■ **Given text**
━━━━━━━━━━━━━━━━━━━━━━━━━━━━━━
Line Integrals of Nonconservative Vector Fields

Line Integrals of Nonconservative Vector Fields

Recall from The Fundamental Theorem for Line Integrals that if $\mathbb{F}$ is a conservative vector field and $\phi$ is a potential function of $\mathbb{F}$ such that $\mathbb{F} = \nabla \phi$, then $\mathbb{F}$ is independent of path, and if $C$ is a curve parameterized as $\vec{r}(t)$ for $a ≤ t ≤ b$ then:

(1)
\begin{align} \quad \int_C \mathbf{F} \cdot d \vec{r} = \int_C \nabla \phi \cdot d \vec{r} = \phi (\vec{r}(b)) - \phi (\vec{r}(a)) \end{align}

We will now look at using this property on nonconservative vector fields that are almost conservative.

For example, suppose that we want to evaluate the the following line integral where $C$ is the curve of intersection of the surfaces $z = \ln (1 + x)$ and $y = x$ from the point $(0, 0, 0)$ to $(1, 1, \ln 2)$:

(2)
\begin{align} \quad \int_C (2x \sin (\pi y) - e^z) \: dx + (\pi x^2 \cos (\pi y) - 3e^z) \: dy - xe^z \: dz \end{align}

Let $\mathbf{F} (x, y, z) = (2x \sin (\pi y) - e^z) \vec{i} + (\pi x^2 \cos (\pi y) - 3e^z) \vec{j} - xe^z \vec{k}$. Notice that:

(3)
\begin{align} \quad \frac{\partial P}{\partial y} =2\pi x \cos (\pi y) = \frac{\partial Q}{\partial x} \\ \quad \frac{\partial P}{\partial z} = -e^z = \frac{\partial R}{\partial x} \\ \quad \frac{\partial Q}{\partial z} = -3e^z \neq 0 = \frac{\partial R}{\partial y} \end{align}

Now consider the field $\mathbf{F}^*(x, y, z) = (2x \sin (\pi y) - e^z) \vec{i} + (\pi x^2 \cos (\pi y) - 3e^z) \vec{j} + (- xe^z - 3ye^z) \vec{k}$ then it's not hard to verify that $\frac{\partial P^*}{\partial y} = \frac{\partial Q^*}{\partial x}$, $\frac{\partial P^*}{\partial z} = \frac{\partial R^*}{\partial x}$ and $\frac{\partial Q^*}{\partial z} = \frac{\partial R^*}{\partial y}$. In fact, $\mathbf{F}^*$ is a conservative vector field. Let $\phi$ be a potential function for $\mathbf{F}^*$. Then we must have that $\frac{\partial \phi}{\partial x} = P^*$, $\frac{\partial \phi}{\partial y} = Q^*$ and $\frac{\partial \phi}{\partial z} = R^*$. From the first equation we have that:

(4)
━━━━━━━━━━━━━━━━━━━━━━━━━━━━━━
■ **Brief A**
Pick out each line of the entries that contains the string "kern", treating uppercase and lowercase as different.
■ **Brief B**
Extend the text on line integrals of nonconservative vector fields, picking up right after its final line.
The text on line integrals and the entries have no connection to each other.

Extracted data entries
━━━━━━━━━━━━━━━━━━━━━━━━━━━━━━
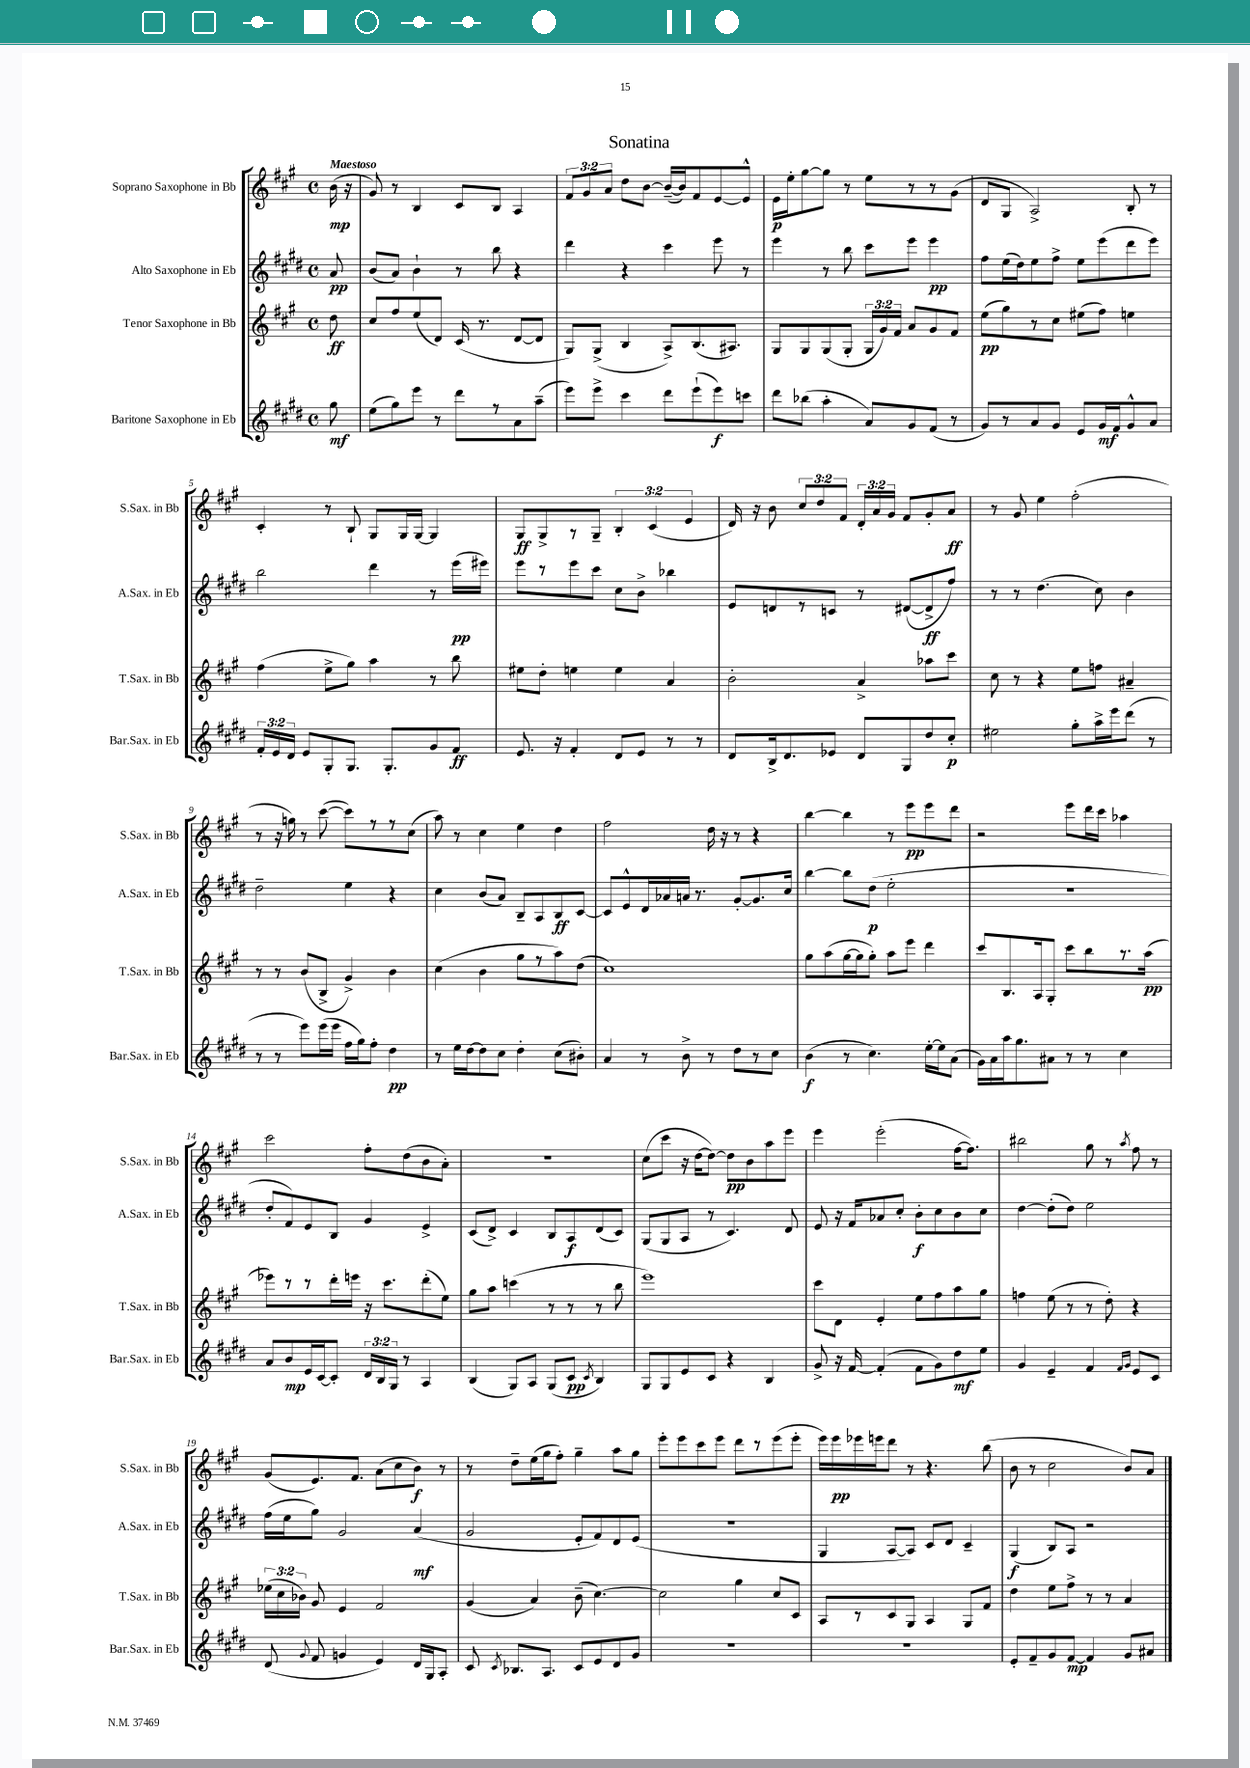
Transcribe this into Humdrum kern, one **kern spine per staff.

**kern	**kern	**kern	**kern
*staff4	*staff3	*staff2	*staff1
*clefG2	*clefG2	*clefG2	*clefG2
*k[f#c#g#d#]	*k[f#c#g#]	*k[f#c#g#d#]	*k[f#c#g#]
*M4/4	*M4/4	*M4/4	*M4/4
*met(c)	*met(c)	*met(c)	*met(c)
8gg#\	8dd\	8a/	(16b\
.	.	.	16r
=	=	=	=
(8ee\L	8cc#/L	(8b/L	8g#/)
8gg#\)	8ff#/	8a/J)	8r
8eee\J	(8ee/	4b`\	4B/
8r	8d/J)	.	.
8ddd#\L	(16c#/	8r	8c#/L
.	8.r	.	.
8r	.	8bb\	8B/J
8a\	[8d/L	4r	4A/
(8aa~\J	8d/]J	.	.
=	=	=	=
8eee\L)	8G#/L)	4ddd#\	12f#/L
.	.	.	12g#/
8eee^\J	(8G#^/J	.	.
.	.	.	12a/J
4ccc#\	4B/	4r	8dd\L
.	.	.	[8b\J
8ddd#\L	8A^/L)	4ccc#\	(16b~/_LL
.	.	.	16b/]J)
(8eee`\	(8.B/	.	8f#/
8eee\)	.	8eee\	[8e/
.	8.A#/J)	.	.
8ccc\J	.	8r	8e^^/]J
=	=	=	=
8ddd#\L	8G#/L	4eee\	16e\LL
.	.	.	16ee'\J
(8bb-\J	8G#/	.	[8gg#\
4aa'\	(8G#/	8r	8gg#\]J
.	8G#'/J	8bb\	8r
8a/L)	24G#/LL	8ccc#\L	8ee\L
.	24g#/)	.	.
.	24f#/JJ	.	.
8g#/	8a/L	8eee\J	8r
(8f#/J	8g#/	4eee\	8r
8r	8f#/J	.	(8g#\J
=	=	=	=
8g#/L)	(8ee\L	8ff#\L	8d/L
8r	8gg#\)	(16ee\L	8G#/J
.	.	16dd#\J)	.
8a/	8r	8ee\	2A^/)
8g#/J	8cc#\J	8ff#^\J	.
8e/L	(8ee#\L	8ee\L	.
16g#/L	8ff#\J)	(8eee\	.
16f#/J	.	.	.
8g#^^/	4ee\	8ddd#\	8B'/
8a/J	.	8eee\J)	8r
=	=	=	=
24f#'/LL	(4ff#\	2bb\	4c#'/
24e/	.	.	.
24d#/JJ	.	.	.
8e/L	.	.	.
8G#'/	8ee^\L	.	8r
8.G#/J	8gg#\J)	.	8B`/
.	4aa\	4ddd#\	8G#/L
8.G#'/L	.	.	.
.	.	.	16G#/L
.	.	.	[16G#/JJ
8g#/	8r	8r	4G#/]
8f#/J	8bb\	(16eee\LL	.
.	.	16eee#\JJ)	.
=	=	=	=
8.e/	8ee#\L	8eee\L	8G#/L
.	8dd'\J	8r	8G#^/
16r	.	.	.
4f#'/	4ee\	8eee\	8r
.	.	8ccc#\J	8G#~/J
8d#/L	4ee\	8cc#\L	6B'/
8e/J	.	8b^\J	.
.	.	.	(6c#/
8r	4a/	4bb-\	.
.	.	.	6e/
8r	.	.	.
=	=	=	=
8d#/L	2b'\	8e/L	16d/)
.	.	.	16r
16B^/k	.	8d/	8b\
8.d#/	.	.	.
.	.	8r	12cc#/L
.	.	.	12dd/
8e-/J	.	8c/J	.
.	.	.	12f#/J
8d#/L	4a^/	8r	24d'/LL
.	.	.	24a/
.	.	.	24g#/JJ
8G#/	.	([8d#/L	8f#/L
8dd#/	8aa-\L	8d#^/]	8g#'/
8cc#'/J	8ccc#\J	8ff#/J)	8a/J
=	=	=	=
2ee#\	8cc#\	8r	8r
.	8r	8r	8g#/
.	4r	(4.dd#\	4ee\
8gg#'\L	8ee\L	.	(2ff#'\
16aa^\L	8ff\J	8cc#\)	.
16eee\J	.	.	.
(8ddd#\J	4a#~/	4b\	.
8r	.	.	.
=	=	=	=
8r	8r	2dd#~\	8r
8r	8r	.	16r
.	.	.	16gg\)
8eee\L)	(8b/L	.	8r
(16eee\L	8B^/J	.	([8ccc#\
16eee\JJ	.	.	.
16ff#\LL	4g#^/)	4ee\	8ccc#\]L)
16gg#\J)	.	.	.
8ff#'\J	.	.	8r
4dd#\	4b\	4r	8r
.	.	.	(8cc#\J
=	=	=	=
8r	(4cc#\	4cc#\	8aa\)
16ee\LL	.	.	8r
[16dd#\J	.	.	.
8dd#\]	4b\	(8b/L	4cc#\
8cc#\J	.	8a/J)	.
4dd#'\	8gg#\L	8B~/L	4ee\
.	8r	8A/	.
(8cc#\L	8aa\)	8B/	4dd\
8b#'\J)	(8dd\J	[8c#/J	.
=	=	=	=
4a/	1cc#)	8c#/]L	2ff#\
.	.	8e^^/	.
8r	.	16d#/L	.
.	.	16a-/	.
8b^\	.	16a/JJ	.
.	.	8.r	.
8r	.	.	16dd\
.	.	.	16r
8dd#\L	.	[8g#'/L	8r
8r	.	8.g#/]	4r
8cc#\J	.	.	.
.	.	16cc#/Jk	.
=	=	=	=
(4b\	8gg#\L	[4bb\	[4bb\
.	(8aa\	.	.
8r	[16gg#\L	8bb\]L	4bb\]
.	16gg#\]J	.	.
4.cc#\)	8gg#'\J)	(8dd#\J	.
.	8aa\L	2ee'\	8r
.	8eee\J	.	8eee\L
[16ee'\LL	4ddd\	.	8eee\
16ee\]J	.	.	.
(8a\J	.	.	8ddd\J
=	=	=	=
16g#\LL)	8ccc#/L	1r	2r
16a\	.	.	.
16aa\J	8.B/	.	.
8.gg#\	.	.	.
.	16A/k	.	.
8a#\J	8G#'/J	.	.
8r	8ccc#\L	.	8eee\L
8r	8bb\	.	16ddd\L
.	.	.	16ccc#\JJ
4cc#\	8.r	.	4aa-\
.	(16aa\Jk	.	.
=	=	=	=
8a/L	8eee-\L)	8dd#'/L	2ccc#\
8b/	8r	8f#/)	.
16e/L	8r	8e/	.
[16c#/J	.	.	.
8c#'/]J	16ddd'\L	8B/J	.
.	16eee\JJ	.	.
24d#/LL	16r	4g#/	8ff#'\L
24B/	.	.	.
.	8.ccc#\L	.	.
24G#/JJ	.	.	.
8r	.	.	(8dd\
4A/	(8ddd'\	4e^/	8b\
.	8ee\J)	.	8a'\J)
=	=	=	=
(4B/	8gg#\L	(8c#/L	1r
.	8aa\J	8d#^/J)	.
8G#/L)	(4ccc\	4c#/	.
8A/J	.	.	.
(8G#/L	8r	8B/L	.
8c#/J	8r	8A/	.
8qc#/	.	.	.
4B/)	8r	(8d#/	.
.	8bb\	8c#/J)	.
=	=	=	=
8G#/L	1eee)	(8G#/L	(8cc#\L
8G#/	.	8G#/	8ccc#\J
8e/	.	8A/J	16r
.	.	.	[16dd\LK
8c#/J	.	8r	8dd\_J)
4r	.	4.c#/)	8dd\]L
.	.	.	8b\
4B/	.	.	8aa\
.	.	8d#/	8eee\J
=	=	=	=
8g#^/	8ccc#\L	8e/	4eee\
16r	8d\J	16r	.
[16f#/	.	16f#/LK	.
(4f#'/]	4e'/	8a-/	(2eee'\
.	.	8cc#'/J	.
8f#\L	8ee\L	8b'\L	.
8g#\)	8ff#\	8cc#\	.
8dd#\	8aa\	8b\	[16ff#\LK
.	.	.	8.ff#\]J)
8ee\J	8gg#\J	8cc#\J	.
=	=	=	=
4g#/	4ff\	[4dd#\	2bb#\
4e~/	(8ee\	(8dd#'\]L	.
.	8r	8dd#\J)	.
4f#/	8r	2ee\	8gg#\
.	8dd'\)	.	8r
16qqf#/LL	.	.	.
16qqg#/JJ	.	.	8qaa/
8e/L	4r	.	8ff#\
8c#/J	.	.	8r
=	=	=	=
(8d#/	(24ee-\LL	(16ff#\LL	(8g#/L
.	24cc#\	.	.
.	.	16ee\J	.
.	24b-\JJ)	.	.
8qqg#/	.	.	.
8f#/	8g#/	8gg#\J)	8.e/)
4g/	4e/	2g#/	.
.	.	.	8.f#/J
4e/)	2f#/	.	(8a\L
.	.	.	8cc#\
16d#/LL	.	(4a/	8b\J)
16G#/J	.	.	.
8A'/J	.	.	8r
=	=	=	=
8c#/	(4g#/	2g#/	8r
8qc#/	.	.	.
8.B-/L	.	.	8dd~\L
.	4a/)	.	(16ee\L
8.A/J	.	.	16gg#\J
.	.	.	8ff#'\J)
8c#/L	(8b~\	8e'/L	4gg#~\
8e/	[4.cc#\)	8f#/)	.
8d#/	.	8d#/	8aa\L
8g#/J	.	(8e/J	8gg#\J
=	=	=	=
1r	2cc#\]	1r	8eee'\L
.	.	.	8eee\
.	.	.	8ccc#\
.	.	.	8eee\J
.	4gg#\	.	8ddd\L
.	.	.	8r
.	8cc#/L	.	(8eee\
.	8c#/J	.	8eee'\J
=	=	=	=
1r	8A/L	4G#/	16eee\LL)
.	.	.	16eee\
.	8r	.	16eee-\
.	.	.	16eee\J
.	8c#/	[8A/L	8ddd\J
.	8G#/J	8A/]J)	8r
.	4A/	8c#/L	4.r
.	.	8d#/J	.
.	8G#/L	4c#~/	.
.	8f#/J	.	(8bb\
=	=	=	=
8e'/L	4dd\	(4G#/	8b\
8f#~/	.	.	8r
8g#/	8ee\L	8B/L)	2cc#\
[8f#/J	8ff#^\J	8A/J	.
4f#/]	8r	2r	.
.	8r	.	.
8g#/L	4a/	.	8b/L)
8a#/J	.	.	8a/J
==	==	==	==
*-	*-	*-	*-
━━━━━━━━━━━━━━━━━━━━━━━━━━━━━━
■ **Written answer A**
Transcribe this into Humdrum kern, one **kern spine per staff.
**kern	**kern	**kern	**kern

■ **Written answer B**
\begin{align} \quad \frac{\partial \phi}{\partial x} = 2x \sin (\pi y) - e^z \\ \quad \int \frac{\partial \phi}{\partial x} \: dx = \int (2x \sin (\pi y) - e^z ) \: dx \\ \quad \phi (x, y, z) = x^2 \sin (\pi y) - xe^z + h(y, z) \end{align}

We will now partial differentiate both sides with respect to $y$ to get that:

(5)
\begin{align} \quad \frac{\partial \phi}{\partial y} = \pi x^2 \cos (\pi y) + \frac{\partial h}{\partial y} \end{align}

We already know that $\frac{\partial \phi}{\partial y} = Q^*(x, y, z) = \pi x^2 \cos (\pi y) - 3e^z$ which implies that:

(6)
\begin{align} \quad \frac{\partial h}{\partial y} = - 3e^z \\ \quad \int \frac{\partial h}{\partial y} \: dy = \int - 3e^z \: dy \\ \quad h(y, z) = -3ye^z + g(z) \end{align}

Therefore we have that:

(7)
\begin{align} \quad \phi (x, y, z) = x^2 \sin (\pi y) - xe^z -3ye^z + g(z) \end{align}

We now partial differentiate both sides with respect to $z$ to get that:

(8)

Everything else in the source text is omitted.